N°29 : LES TRIBULATIONS DU CHATEAU DELVAILLE
- La Nouvelle Morcenx
- 20 oct. 2024
- 3 min de lecture

Retour au temps prospère de la jeune Morcenx, carrefour vital pour le développement du commerce, de l’industrie du bois et même du tourisme. Avec une gare de première importance, les Frères Pereire font l’acquisition de nombreux terrains et, sous couvert de la Compagnie des Chemins de Fer du Midi, établissent les plans d’une ville moderne.
Ce développement démographique et économique nécessite de loger les ouvriers, de construire des équipements techniques, une voirie… On voit alors apparaître notamment l’hôtel des Ambassadeurs, l’Hôtel des voyageurs, un buffet de la gare… « Pour alimenter ce boom économique (ndlr : nous raconte Jean-Charles Coumailleau dans un article fort bien documenté) l’argent circulait à flot, et très vite les banquiers s’installèrent à proximité de la toute nouvelle gare. Le premier de la lignée fut Josué, Hippolyte Delvaille, issu d’une famille de juifs portugais…(ndlr : branche installée à Bordeaux, une autre étant à Bayonne). Josué était banquier. Il était marié à Esther, Coralie Dacosta.

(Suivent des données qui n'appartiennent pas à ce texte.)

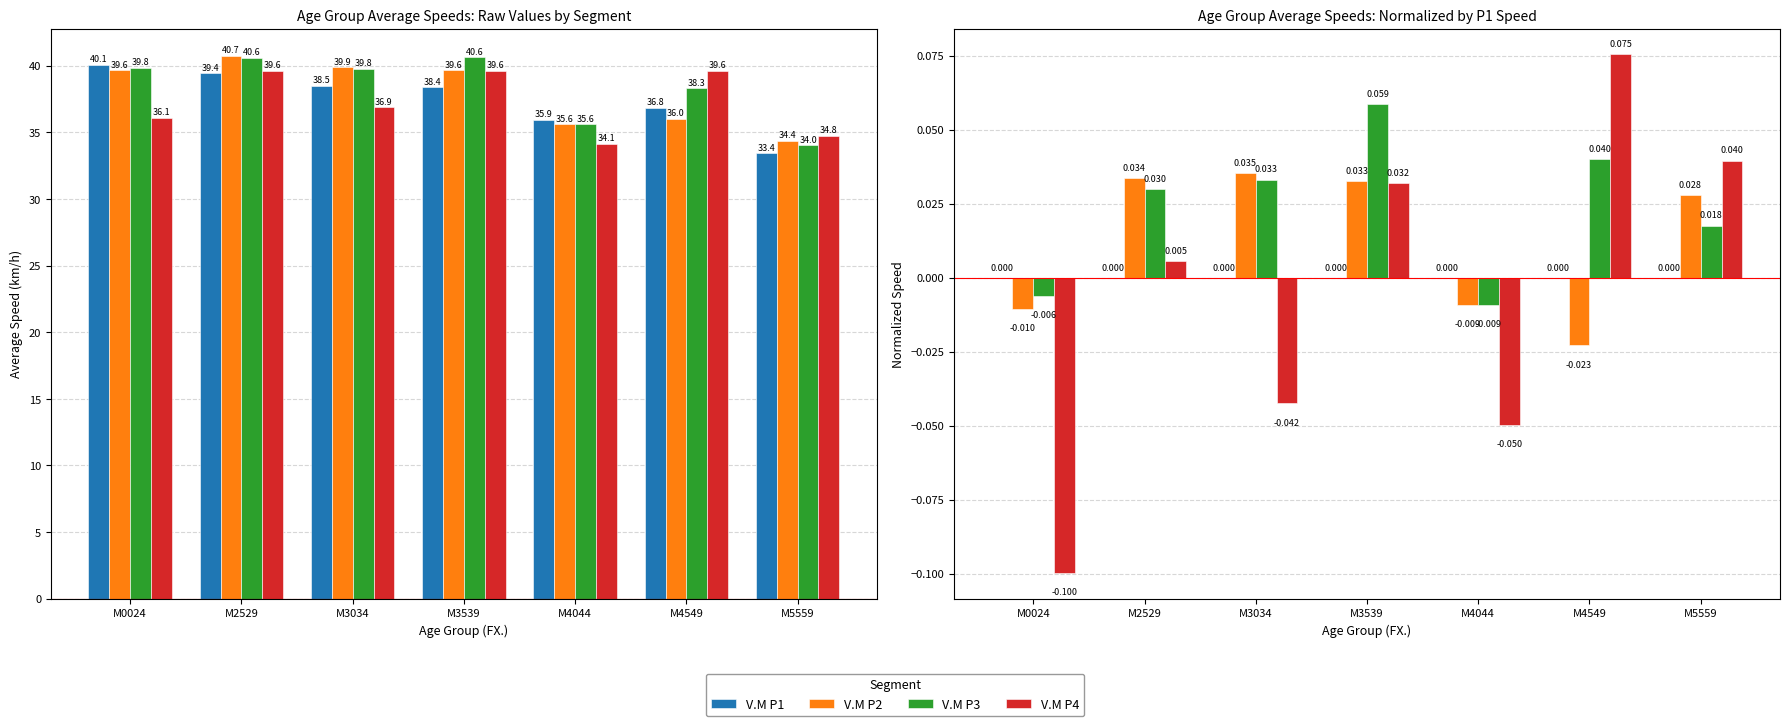

How many bars are there in each group?

4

D’abord installé face à la gare, dans un bel immeuble qui abrita ensuite le magasin de Nouveautés (tissus, confection) d’Hector Latrie, puis l’hôtel Darroze. Josué Delvaille, devenu notable à Morcenx-gare fit construire en 1860 le château et la banque à son nom, sur l’avenue passante de Solférino.
C’était une bâtisse très élégante dotée d’un puits de jour, à la couverture d’ardoises. Elle était agrémentée de fenêtres à la Mansard en façade, de deux petites tourelles aux angles sud et d’un remarquable escalier d’accès extérieur. L’ensemble était clos par des grilles et portails en ferronnerie très travaillée. Les bureaux de la banque étaient situés dans un bâtiment adjacent de même style. Il y avait également les logements des serviteurs et des écuries ». Le château connaîtra des métamorphoses architecturales dans les années 40 avec la transformation de la toiture abîmée.
Josué a quatre enfants dont les trois garçons travailleront pour la banque à Morcenx et Bordeaux. La fille Sarah est marié à Eugène, un commis banquier. Ce dernier se rend célèbre. Jean-Charles Camailleur raconte : « on dit que cet Eugène était un fanatique de courses de chevaux et il possèdera une écurie renommée. Il organisait des courses sur un champ aménagé à l’ouest de Morcenx au lieu dit « l’Hippodrome » fréquenté par la grande bourgeoisie d’Onesse. La tradition orale dit même que des paris importants auraient provoqué des faillites. On parle également de grandes fêtes données au château Delvaille recevant d’importants personnages (politiques, artistes, industriels) venant à Morcenx par le train ».
La famille Delvaille, apparentée aux Pereire, Séba et Da Costa possède un rôle déterminant dans le développement de la cité. Dans cette famille, on reste banquier de père en fils…On retiendra particulièrement le nom de Fernand Delvaille, fils de Josué qui, après des études à Bordeaux rejoint son père comme escompteur à la banque avant de lui succéder. Il sera élu conseiller municipal, en charge du « ravitaillement de la population civile » pendant la crise du pain en 1917, responsable de l’édification du monument aux morts en 1921.
La banque cessera ses activités dans les années 30 avec la crise des résiniers et le château vendu en 1936 à un marchand de vin de Rion. L’antenne de Bordeaux est fermée définitivement pendant la guerre 39/45. En 1942, une partie de la famille se réfugie dans le Gers tandis qu’une autre partie est déportée à Auschwitz. Du côté de Morcenx, les enfants de Fernand émigrent vers Bayonne et Biarritz. Pendant la guerre, le château abrite une blanchisserie et les Allemands y résident.
Le nom Delvaille est également associé à d’autres destinées remarquables : le peintre Henri Caro-Delvaille (1876-1928), le poète et essayiste Bernard Delvaille (1931-2006), le docteur Camille Delvaille, franc-maçon, inventeur des colonies de vacances à qui l’on doit aussi un article élogieux sur les Ecoles de la Compagnie du Midi à Morcenx en 1874.
Aujourd’hui, même si le bâtiment que l’on peut apercevoir a perdu de sa splendeur, à l’aune de son histoire, on ne peut que souhaiter la préservation de ce patrimoine local.